Evaluating Secondary Sources

The majority of information that history students will come across is secondary in nature. Students are expected to read textbooks and online articles, as well as watch videos of historians, educators, and independent creators. Often times, students are bombarded with secondary information for the sake of giving students context. The issue lies with students inability to digest the amount of information given to them. This article will focus on how students can read secondary sources analytically, take notes on secondary sources with critical thinking as a goal, and begin linking their notes of secondary sources to future projects, problems, or questions that they want to pursue. A student version of this can be found by clicking Evaluating Secondary Sources.

Step I: Create A Note Taking System

The first step in taking notes is understanding how they should be used for the future. Generally, students feel like teachers require notes because students can use them to take a test, or far worse, to keep them busy. Taking notes to prepare for exams in useful, but note taking serves a far greater purpose that connects to life. Notes are a way of organizing one’s thoughts and reflecting on how information changes or reaffirms beliefs. Students must learn that many successful adults incorporate note taking, journaling, and reflecting into their daily practice. If this is not the case, then what is the real point of taking notes.

Note taking can be a cluttered mess. There needs to be a purpose for notes that go beyond test taking.

However you decide to do notes, make sure students have a system down.

Once a teacher establishes the importance of taking notes, they must help students develop a system for taking them. The method I am sharing in this article focuses on using Google docs and file sharing. Students will be able to create separate Google docs for their notes and all materials will be shared with teachers. Of course, there are many ways to take notes, some of which include taping class assignments to notebooks, skeleton notes, or daily reflections on paper. Regardless of the practice, students must have a system where they are collecting their notes. Additionally, students must believe there is a higher purpose to note taking.

If you and your students need help with organizing notes, feel free to borrow my method.

  1. Open up your Google Drive and click on the “new” button, upper left side of the screen.
  2. Create a folder and name it historical research.
  3. In this folder, create a separate doc for each secondary and primary source you analyze. Use the questions and prompts in Evaluating Secondary Sources to organize notes in each doc. Make sure to name each document after the source you are analyzing.
  4. Check out this example of a research folder.
  5. If you have partners, create one folder and share with all of the team members. All analysis should go into the collective folder.

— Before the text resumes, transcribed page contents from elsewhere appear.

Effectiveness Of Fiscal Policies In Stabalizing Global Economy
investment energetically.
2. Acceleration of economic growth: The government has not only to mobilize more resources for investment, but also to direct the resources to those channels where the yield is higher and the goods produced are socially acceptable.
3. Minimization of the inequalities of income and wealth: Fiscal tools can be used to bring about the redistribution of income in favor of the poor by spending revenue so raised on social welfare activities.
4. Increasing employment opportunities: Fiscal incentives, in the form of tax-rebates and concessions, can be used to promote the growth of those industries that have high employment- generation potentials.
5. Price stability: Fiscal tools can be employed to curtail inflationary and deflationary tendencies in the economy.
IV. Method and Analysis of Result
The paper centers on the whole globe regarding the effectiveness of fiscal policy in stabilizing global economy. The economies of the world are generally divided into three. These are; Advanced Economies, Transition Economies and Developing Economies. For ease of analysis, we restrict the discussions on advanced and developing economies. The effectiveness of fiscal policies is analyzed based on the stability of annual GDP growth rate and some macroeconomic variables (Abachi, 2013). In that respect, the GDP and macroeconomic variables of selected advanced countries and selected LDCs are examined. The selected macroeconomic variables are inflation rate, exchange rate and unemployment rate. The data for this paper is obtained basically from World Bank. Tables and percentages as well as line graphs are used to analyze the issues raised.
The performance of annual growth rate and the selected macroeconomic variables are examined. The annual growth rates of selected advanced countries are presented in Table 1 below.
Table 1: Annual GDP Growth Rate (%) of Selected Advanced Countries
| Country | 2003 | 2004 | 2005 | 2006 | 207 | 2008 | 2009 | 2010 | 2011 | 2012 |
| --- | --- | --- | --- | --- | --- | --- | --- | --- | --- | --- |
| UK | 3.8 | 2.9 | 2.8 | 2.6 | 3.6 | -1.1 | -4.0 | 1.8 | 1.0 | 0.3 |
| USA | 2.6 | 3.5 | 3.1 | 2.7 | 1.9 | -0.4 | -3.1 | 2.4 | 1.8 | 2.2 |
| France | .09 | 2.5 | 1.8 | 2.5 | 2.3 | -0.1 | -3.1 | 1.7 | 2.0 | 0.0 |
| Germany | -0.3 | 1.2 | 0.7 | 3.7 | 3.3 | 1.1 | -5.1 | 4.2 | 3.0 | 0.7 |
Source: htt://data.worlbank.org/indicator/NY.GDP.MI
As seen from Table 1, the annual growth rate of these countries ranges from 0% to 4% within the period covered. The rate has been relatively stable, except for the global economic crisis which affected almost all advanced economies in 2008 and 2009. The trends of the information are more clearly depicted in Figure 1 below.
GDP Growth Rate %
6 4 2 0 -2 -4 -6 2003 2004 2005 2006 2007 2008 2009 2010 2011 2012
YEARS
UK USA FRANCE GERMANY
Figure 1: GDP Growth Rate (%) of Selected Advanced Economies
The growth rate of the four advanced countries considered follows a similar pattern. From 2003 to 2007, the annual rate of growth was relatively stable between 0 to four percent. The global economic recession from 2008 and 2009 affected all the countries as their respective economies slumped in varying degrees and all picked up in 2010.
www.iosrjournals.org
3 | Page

Step II: Review Teacher and Student Examples of Secondary Source Evaluation

If you are unsure or not confident in explaining a secondary source analysis, review the videos  Evaluating Secondary Sources Example and Evaluating Secondary Sources-Student Examples. Both videos were used in my class of 8th grade history students.

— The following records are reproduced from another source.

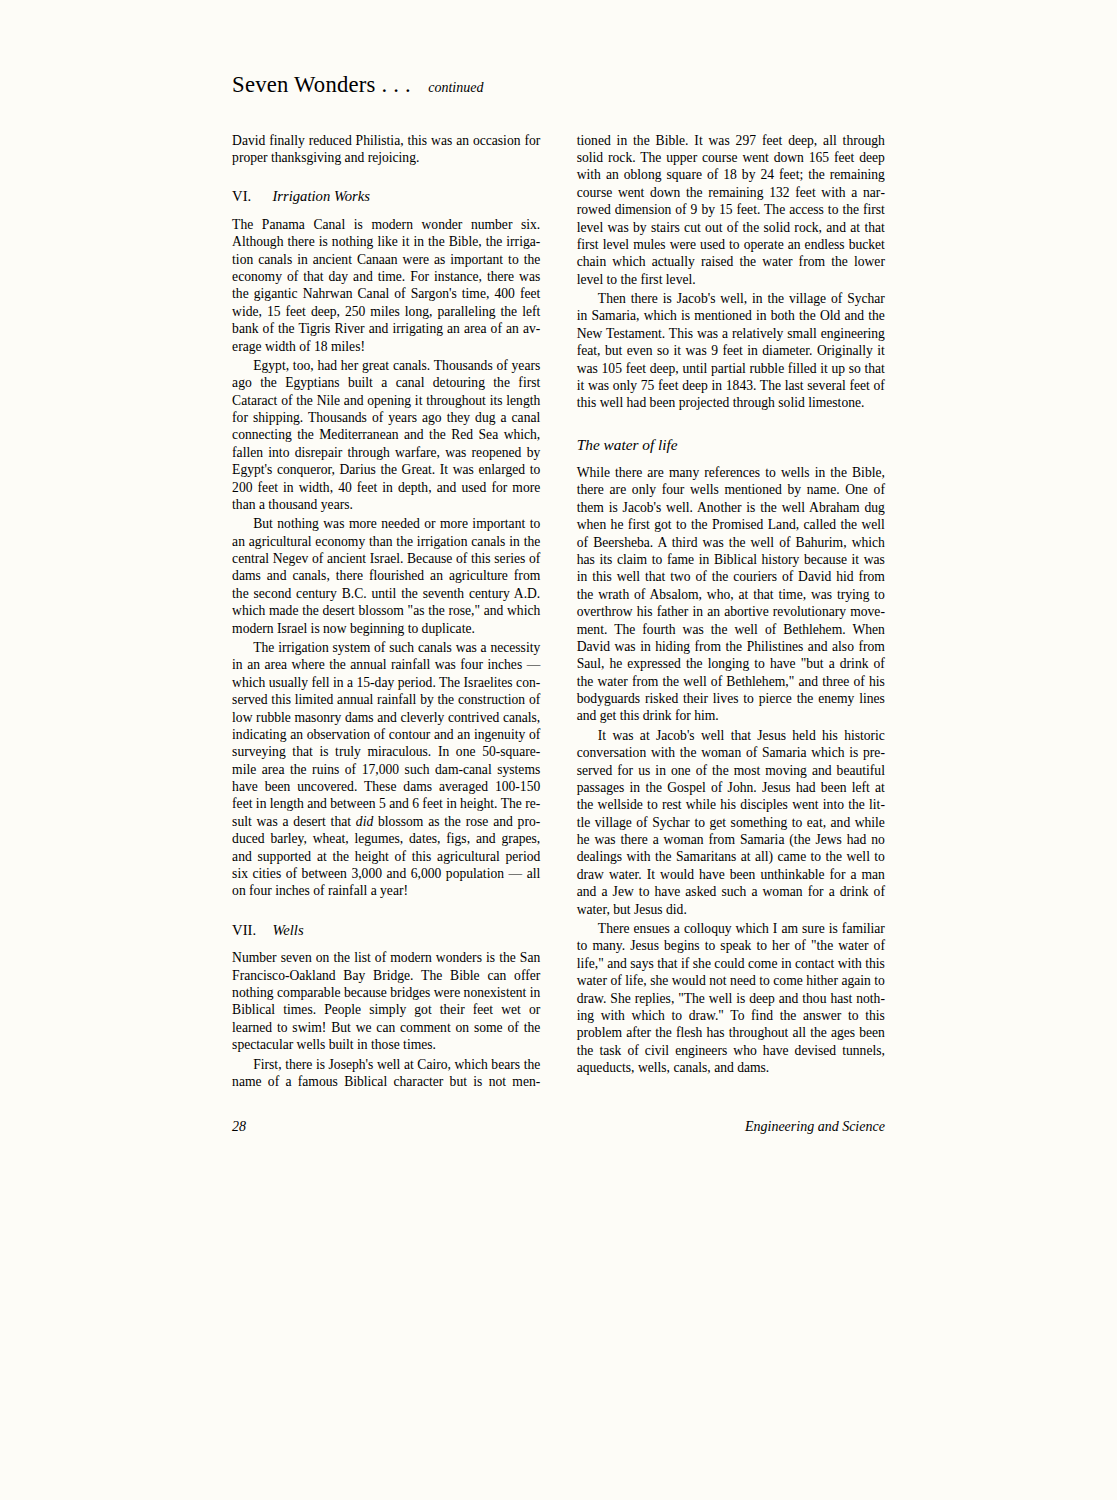Seven Wonders . . .
continued
David finally reduced Philistia, this was an occasion for proper thanksgiving and rejoicing.
VI. Irrigation Works
The Panama Canal is modern wonder number six. Although there is nothing like it in the Bible, the irrigation canals in ancient Canaan were as important to the economy of that day and time. For instance, there was the gigantic Nahrwan Canal of Sargon's time, 400 feet wide, 15 feet deep, 250 miles long, paralleling the left bank of the Tigris River and irrigating an area of an average width of 18 miles!
Egypt, too, had her great canals. Thousands of years ago the Egyptians built a canal detouring the first Cataract of the Nile and opening it throughout its length for shipping. Thousands of years ago they dug a canal connecting the Mediterranean and the Red Sea which, fallen into disrepair through warfare, was reopened by Egypt's conqueror, Darius the Great. It was enlarged to 200 feet in width, 40 feet in depth, and used for more than a thousand years.
But nothing was more needed or more important to an agricultural economy than the irrigation canals in the central Negev of ancient Israel. Because of this series of dams and canals, there flourished an agriculture from the second century B.C. until the seventh century A.D. which made the desert blossom "as the rose," and which modern Israel is now beginning to duplicate.
The irrigation system of such canals was a necessity in an area where the annual rainfall was four inches — which usually fell in a 15-day period. The Israelites conserved this limited annual rainfall by the construction of low rubble masonry dams and cleverly contrived canals, indicating an observation of contour and an ingenuity of surveying that is truly miraculous. In one 50-square-mile area the ruins of 17,000 such dam-canal systems have been uncovered. These dams averaged 100-150 feet in length and between 5 and 6 feet in height. The result was a desert that did blossom as the rose and produced barley, wheat, legumes, dates, figs, and grapes, and supported at the height of this agricultural period six cities of between 3,000 and 6,000 population — all on four inches of rainfall a year!
VII. Wells
Number seven on the list of modern wonders is the San Francisco-Oakland Bay Bridge. The Bible can offer nothing comparable because bridges were nonexistent in Biblical times. People simply got their feet wet or learned to swim! But we can comment on some of the spectacular wells built in those times.
First, there is Joseph's well at Cairo, which bears the name of a famous Biblical character but is not mentioned in the Bible. It was 297 feet deep, all through solid rock. The upper course went down 165 feet deep with an oblong square of 18 by 24 feet; the remaining course went down the remaining 132 feet with a narrowed dimension of 9 by 15 feet. The access to the first level was by stairs cut out of the solid rock, and at that first level mules were used to operate an endless bucket chain which actually raised the water from the lower level to the first level.
Then there is Jacob's well, in the village of Sychar in Samaria, which is mentioned in both the Old and the New Testament. This was a relatively small engineering feat, but even so it was 9 feet in diameter. Originally it was 105 feet deep, until partial rubble filled it up so that it was only 75 feet deep in 1843. The last several feet of this well had been projected through solid limestone.
The water of life
While there are many references to wells in the Bible, there are only four wells mentioned by name. One of them is Jacob's well. Another is the well Abraham dug when he first got to the Promised Land, called the well of Beersheba. A third was the well of Bahurim, which has its claim to fame in Biblical history because it was in this well that two of the couriers of David hid from the wrath of Absalom, who, at that time, was trying to overthrow his father in an abortive revolutionary movement. The fourth was the well of Bethlehem. When David was in hiding from the Philistines and also from Saul, he expressed the longing to have "but a drink of the water from the well of Bethlehem," and three of his bodyguards risked their lives to pierce the enemy lines and get this drink for him.
It was at Jacob's well that Jesus held his historic conversation with the woman of Samaria which is preserved for us in one of the most moving and beautiful passages in the Gospel of John. Jesus had been left at the wellside to rest while his disciples went into the little village of Sychar to get something to eat, and while he was there a woman from Samaria (the Jews had no dealings with the Samaritans at all) came to the well to draw water. It would have been unthinkable for a man and a Jew to have asked such a woman for a drink of water, but Jesus did.
There ensues a colloquy which I am sure is familiar to many. Jesus begins to speak to her of "the water of life," and says that if she could come in contact with this water of life, she would not need to come hither again to draw. She replies, "The well is deep and thou hast nothing with which to draw." To find the answer to this problem after the flesh has throughout all the ages been the task of civil engineers who have devised tunnels, aqueducts, wells, canals, and dams.
28 Engineering and Science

Step III: Gather Preliminary Information from Secondary Sources

If you have ever done a big project, then you know how hard it is to keep track of all your notes and materials. Students taking notes over various secondary sources is also difficult and they need to take notes on some identifying information.

First, students need to list: (1) name of author, creators, and/or editors, (2) title or name of source, (3) date of source creation, (4) publisher, (5) website URL, (6) any other information that helps identify the source.

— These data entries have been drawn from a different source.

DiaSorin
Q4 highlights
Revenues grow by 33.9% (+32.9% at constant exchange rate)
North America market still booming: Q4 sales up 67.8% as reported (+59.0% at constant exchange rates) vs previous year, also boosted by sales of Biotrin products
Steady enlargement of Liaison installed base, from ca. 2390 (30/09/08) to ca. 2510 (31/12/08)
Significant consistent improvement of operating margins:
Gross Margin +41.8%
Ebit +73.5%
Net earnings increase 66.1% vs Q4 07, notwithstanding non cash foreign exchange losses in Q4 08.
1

Finding citation information can be exhausting and boring, but once students practice the skill, it can be done efficiently with little stress.

Understanding the reason why someone wrote something is key in finding out if you can trust the source.

Second, students need to identify if the creators of the source can be trusted. This can sometimes be as easy as looking up the author’s credentials, but sometimes students need to practice reviewing author intent in greater detail. Click here to learn more about researching authors and publishers.

Finally, students need to determine what was the purpose of the author in creating the artifact or document. Creator intent is important in determining the value of the source as trustworthy.

Step IV: Find Important Information in Secondary Sources

The final step in evaluating secondary sources is to survey the source for important information. Secondary sources are rich wells of facts that students can use to form context around their project topic. Student researchers should begin by looking for dates, names of individuals, groups, and events, and finally places. These categories of information will help students input rich contextual information into their final topic.

Student researchers should also be looking for quotational material that directly pertains to their interests. Students can write down direct quotes, paraphrases, summaries, and observations. Be careful that students do not write down information word for word, unless they find it truly important. A best practice would be to model for students how to find information that is highly valuable.

Students will need to learn how to summarize. For resources on teaching the summarizing skill, visit Skill Based Grading and Grading for Mastery

Students can finish their evaluation of the secondary source by writing questions that relate to their interests. While students read, they should be mindful of how their interests connect to their topic and they should write down questions that represent their interests and the topic that they are surveying. Students should think of open ended questions, such as questions that start with “how” or “why.” For example, “how did George Washington’s early failures as a military leader affect his strategies during the American Revolution?” These preliminary questions will lead to a bigger research question, and eventually a thesis statement.